San Francisco Chronicle

Islamic State is ‘on the run,’ says Pentagon chief

- By Robert Burns Robert Burns is an Associated Press writer.

BAGHDAD — Defense Secretary James Mattis said Tuesday that he is confident that U.S.-backed Iraqi forces will finish off the Islamic State militants clinging to stronghold­s that are shrinking in size and number.

“ISIS is on the run,” Mattis said after meeting with Prime Minister Haider al-Abadi and other Iraqi government leaders. “They have been shown to be unable to stand up to our team in combat.”

Mattis spoke alongside Lt. Gen. Stephen Townsend, the top U.S. commander in Iraq, who is due to finish his tour of duty here in early September.

“The fighting is tough,” Townsend said, “but the momentum is with our partners.”

Earlier, Mattis described the extremists as being trapped in a military vise that will squeeze them on both sides of the Syria-Iraq border.
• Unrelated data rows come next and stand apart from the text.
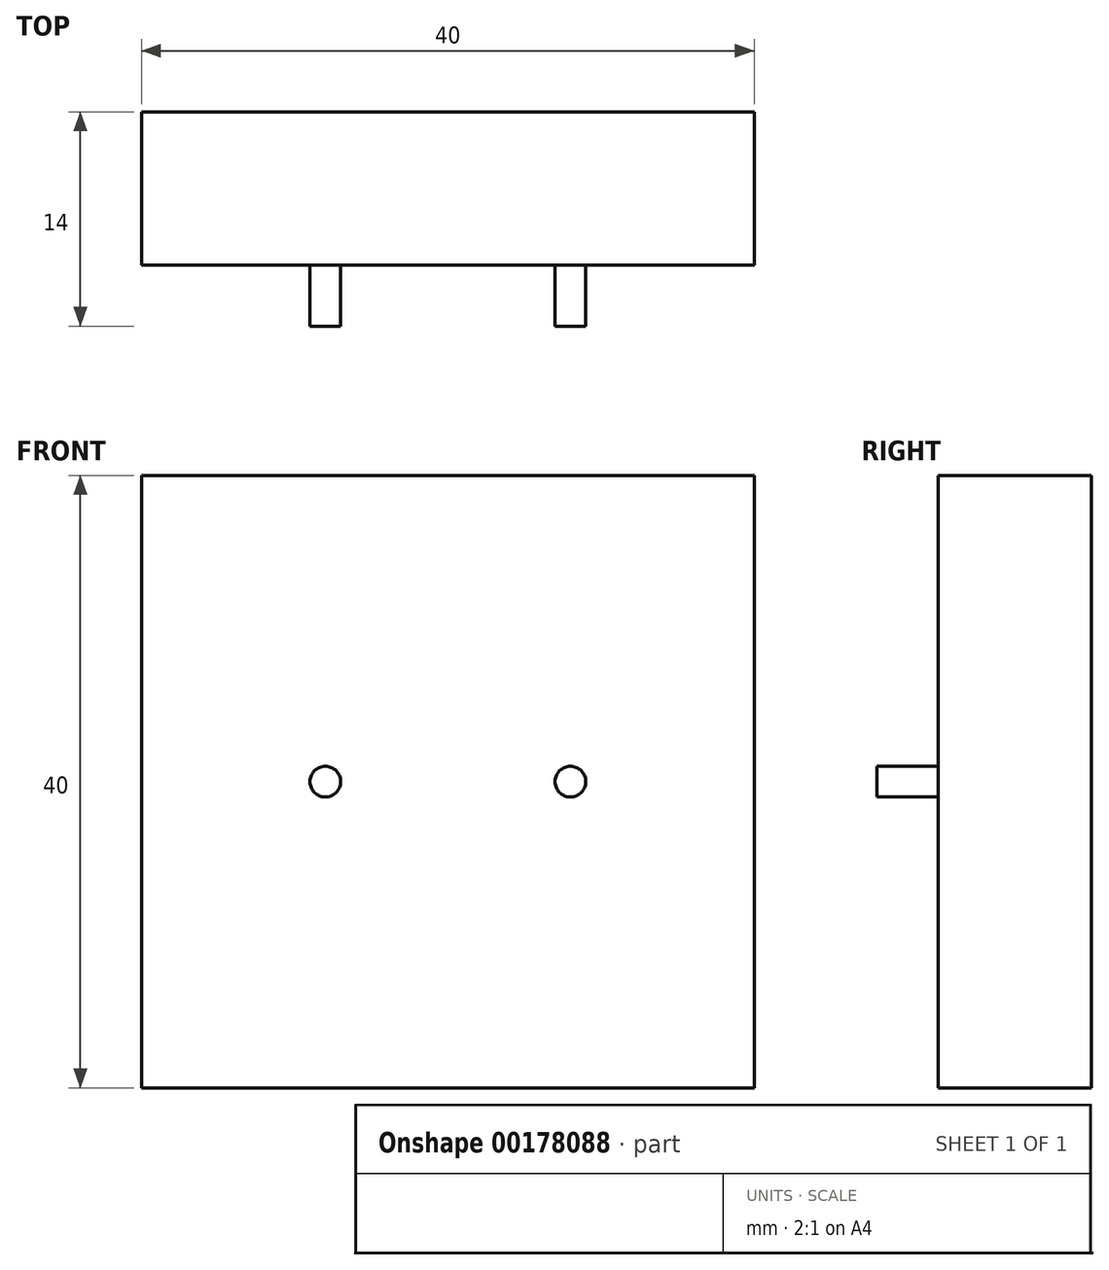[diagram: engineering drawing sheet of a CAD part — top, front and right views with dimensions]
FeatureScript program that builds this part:
annotation { "Feature Type Name" : "Feature", "Feature Type Description" : "" }
export const myFeature = defineFeature(function(context is Context, id is Id, definition is map)
    precondition{}
    {
        {
            var Q0;
            Q0=qCreatedBy(makeId("Right.planeOp"),FACE);
            var sketch = newSketch(context, id + "F0", { "sketchPlane" : qUnion([Q0])});
            skLineSegment(sketch, "E0.bottom", {"start": v(5, 20) * mm, "end": v(-5, 20) * mm});
            skLineSegment(sketch, "E0.top", {"start": v(5, -20) * mm, "end": v(-5, -20) * mm});
            skLineSegment(sketch, "E0.left", {"start": v(5, 20) * mm, "end": v(5, -20) * mm});
            skLineSegment(sketch, "E0.right", {"start": v(-5, 20) * mm, "end": v(-5, -20) * mm});
            skPoint(sketch, "E0.middle", {"position": v(0, 0) * mm});
            skSolve(sketch);
        }
        {
            var Q0;
            Q0 = qSketchRegion(id + "F0", true);
            extrude(context, id + "F1", {"entities" : qUnion([Q0]), "depth" : 20 * mm, "hasSecondDirection" : true, "secondDirectionOppositeDirection" : true, "secondDirectionDepth" : 20 * mm});
        }
        {
            var Q0;
            Q0=makeQuery(id+"F1.opExtrude","SWEPT_FACE",FACE,{"disambiguationData":[OSD([sQuery(id+"F0.wireOp",EDGE,"E0.right")])]});
            var sketch = newSketch(context, id + "F2", { "sketchPlane" : qUnion([Q0])});
            skCircle(sketch, "E1", {"center": v(-8, 0) * mm, "radius": 1 * mm});
            skCircle(sketch, "E2", {"center": v(8, 0) * mm, "radius": 1 * mm});
            skSolve(sketch);
        }
        {
            var Q0;
            Q0 = qSketchRegion(id + "F2", true);
            extrude(context, id + "F3", {"entities" : qUnion([Q0]), "operationType" : NewBodyOperationType.ADD, "depth" : 4 * mm});
        }
    });
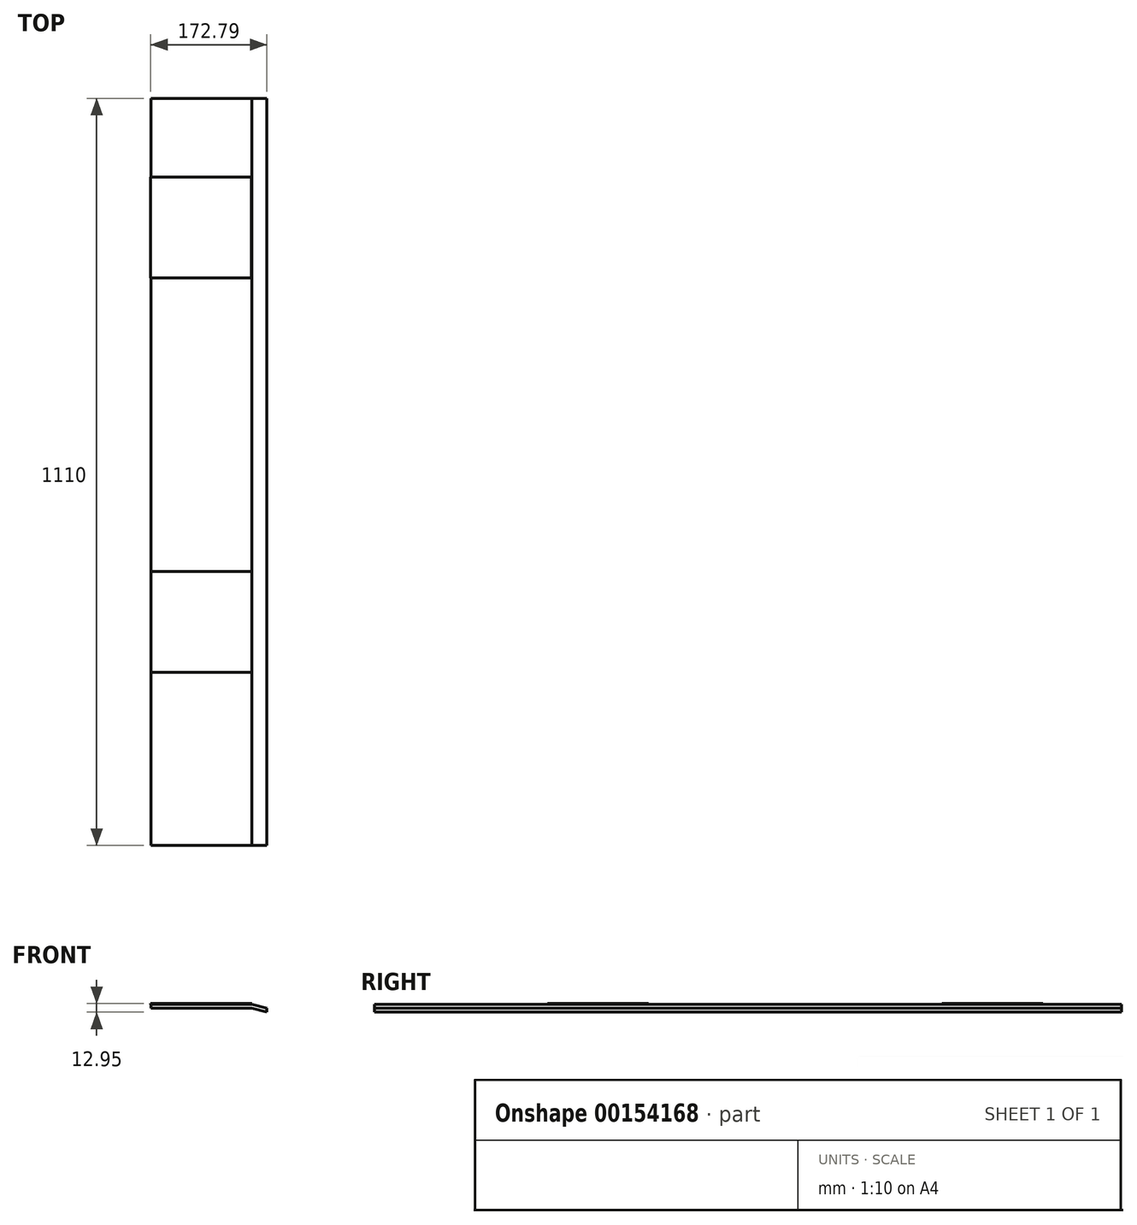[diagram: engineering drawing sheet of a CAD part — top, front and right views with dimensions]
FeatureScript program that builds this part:
annotation { "Feature Type Name" : "Feature", "Feature Type Description" : "" }
export const myFeature = defineFeature(function(context is Context, id is Id, definition is map)
    precondition{}
    {
        {
            var Q0;
            Q0=qCreatedBy(makeId("Front.planeOp"),FACE);
            var sketch = newSketch(context, id + "F0", { "sketchPlane" : qUnion([Q0])});
            skLineSegment(sketch, "E0", {"start": v(0, 0) * mm, "end": v(150, 0) * mm});
            skLineSegment(sketch, "E1", {"start": v(150, 0) * mm, "end": v(172.22, -5.95) * mm});
            skLineSegment(sketch, "E2", {"start": v(0, 0) * mm, "end": v(0, -6) * mm});
            skLineSegment(sketch, "E3", {"start": v(0, -6) * mm, "end": v(150, -6) * mm});
            skLineSegment(sketch, "E4", {"start": v(150, -6) * mm, "end": v(172.22, -11.95) * mm});
            skLineSegment(sketch, "E5", {"start": v(172.22, -11.95) * mm, "end": v(172.22, -5.95) * mm});
            skSolve(sketch);
        }
        {
            var Q0;
            Q0=makeQuery(id+"F0.imprint","IMPRINT",FACE,{"disambiguationData":[TD([[makeQuery(id+"F0.imprint","IMPRINT",EDGE,{"derivedFrom":sQuery(id+"F0.wireOp",EDGE,"E0")}),-1.0]])]});
            extrude(context, id + "F1", {"entities" : qUnion([Q0]), "depth" : 1110 * mm});
        }
        {
            var Q0;
            Q0=makeQuery(id+"F1.opExtrude","SWEPT_FACE",FACE,{"disambiguationData":[OSD([sQuery(id+"F0.wireOp",EDGE,"E0")])]});
            var sketch = newSketch(context, id + "F2", { "sketchPlane" : qUnion([Q0])});
            skLineSegment(sketch, "E6.bottom", {"start": v(149.43, -267.02) * mm, "end": v(-0.57, -267.02) * mm});
            skLineSegment(sketch, "E6.top", {"start": v(149.43, -117.02) * mm, "end": v(-0.57, -117.02) * mm});
            skLineSegment(sketch, "E6.left", {"start": v(149.43, -267.02) * mm, "end": v(149.43, -117.02) * mm});
            skLineSegment(sketch, "E6.right", {"start": v(-0.57, -267.02) * mm, "end": v(-0.57, -117.02) * mm});
            skPoint(sketch, "E6.middle", {"position": v(74.43, -192.02) * mm});
            skLineSegment(sketch, "E7.bottom", {"start": v(150, -852.97) * mm, "end": v(0, -852.97) * mm});
            skLineSegment(sketch, "E7.top", {"start": v(150, -702.97) * mm, "end": v(0, -702.97) * mm});
            skLineSegment(sketch, "E7.left", {"start": v(150, -852.97) * mm, "end": v(150, -702.97) * mm});
            skLineSegment(sketch, "E7.right", {"start": v(0, -852.97) * mm, "end": v(0, -702.97) * mm});
            skPoint(sketch, "E7.middle", {"position": v(75, -777.97) * mm});
            skSolve(sketch);
        }
        {
            var Q0;
            Q0 = qSketchRegion(id + "F2", true);
            extrude(context, id + "F3", {"entities" : qUnion([Q0]), "operationType" : NewBodyOperationType.ADD, "depth" : 1 * mm});
        }
    });
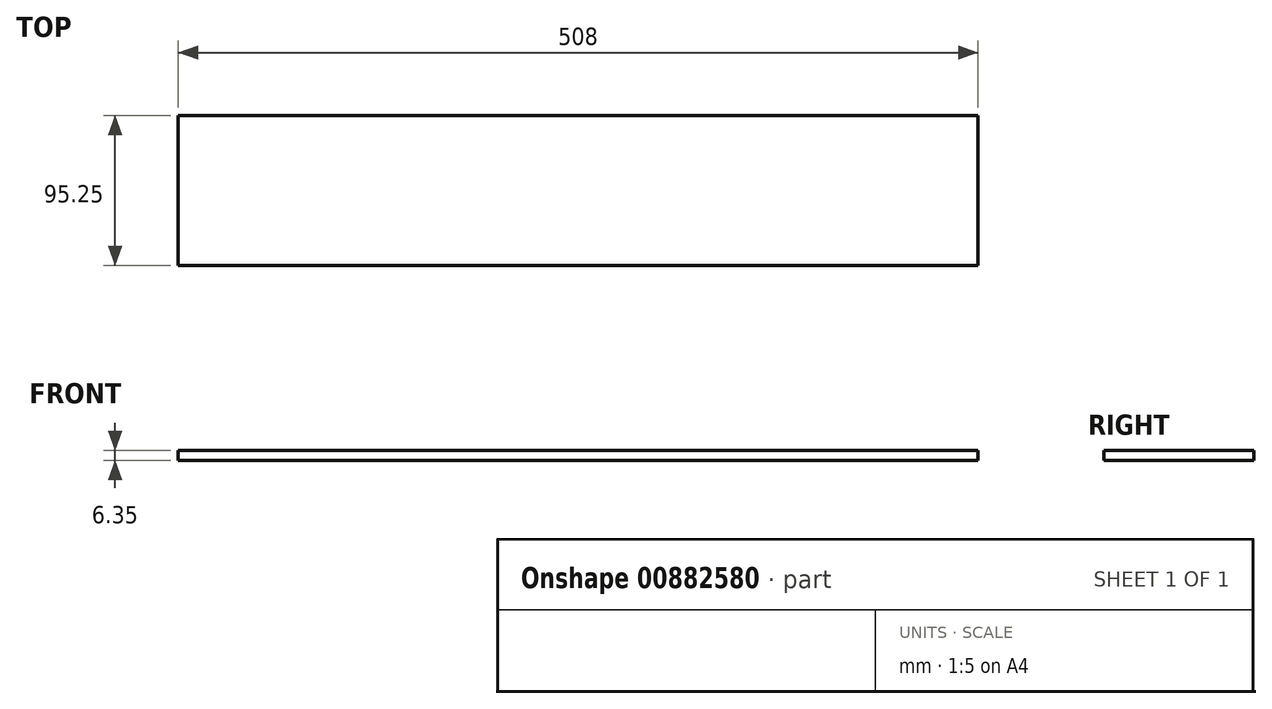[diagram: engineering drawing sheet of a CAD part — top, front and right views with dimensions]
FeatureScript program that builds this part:
annotation { "Feature Type Name" : "Feature", "Feature Type Description" : "" }
export const myFeature = defineFeature(function(context is Context, id is Id, definition is map)
    precondition{}
    {
        {
            var Q0;
            Q0=qCreatedBy(makeId("Right.planeOp"),FACE);
            var sketch = newSketch(context, id + "F0", { "sketchPlane" : qUnion([Q0])});
            skLineSegment(sketch, "E0.bottom", {"start": v(0, 0) * mm, "end": v(95.25, 0) * mm});
            skLineSegment(sketch, "E0.top", {"start": v(0, -6.35) * mm, "end": v(95.25, -6.35) * mm});
            skLineSegment(sketch, "E0.left", {"start": v(0, 0) * mm, "end": v(0, -6.35) * mm});
            skLineSegment(sketch, "E0.right", {"start": v(95.25, 0) * mm, "end": v(95.25, -6.35) * mm});
            skSolve(sketch);
        }
        {
            var Q0;
            Q0 = qSketchRegion(id + "F0", true);
            extrude(context, id + "F1", {"entities" : qUnion([Q0]), "depth" : 508 * mm, "offsetDistance" : 25.4 * mm});
        }
    });
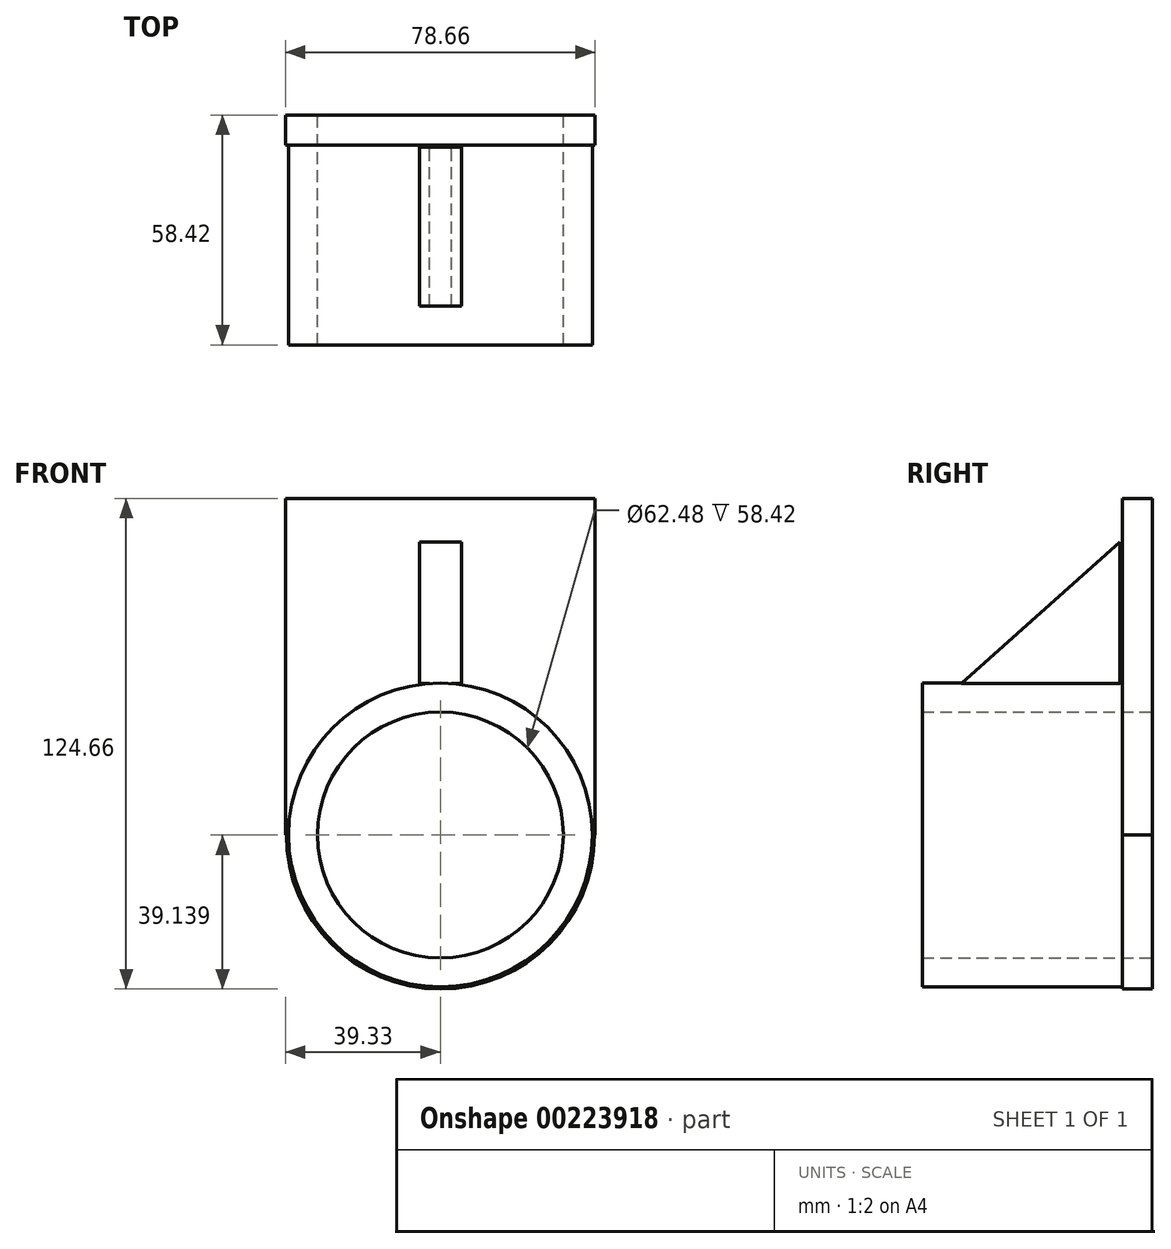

Mattis had arrived in the Iraqi capital hours after President Trump outlined a fresh approach to the stalemated war in Afghanista­n. Trump also has pledged to take a more aggressive, effective approach against Islamic State in Iraq and Syria, but he has yet to announce a strategy for that conflict that differs greatly from his predecesso­r’s.

The Pentagon chief said the Middle Euphrates River Valley — roughly from the western Iraqi city of al-Qaim to the eastern Syrian city of Der elZour — will be liberated in time, as Islamic State takes hits from both ends of the valley that bisects Iraq and Syria.

“You see, ISIS is now caught in between converging forces,” he said, using an alternativ­e acronym for the militant group that burst into western and northern Iraq in 2014 from Syria and held sway for more than two years. “So ISIS’ days are certainly numbered, but it’s not over yet and it’s not going to be over any time soon.”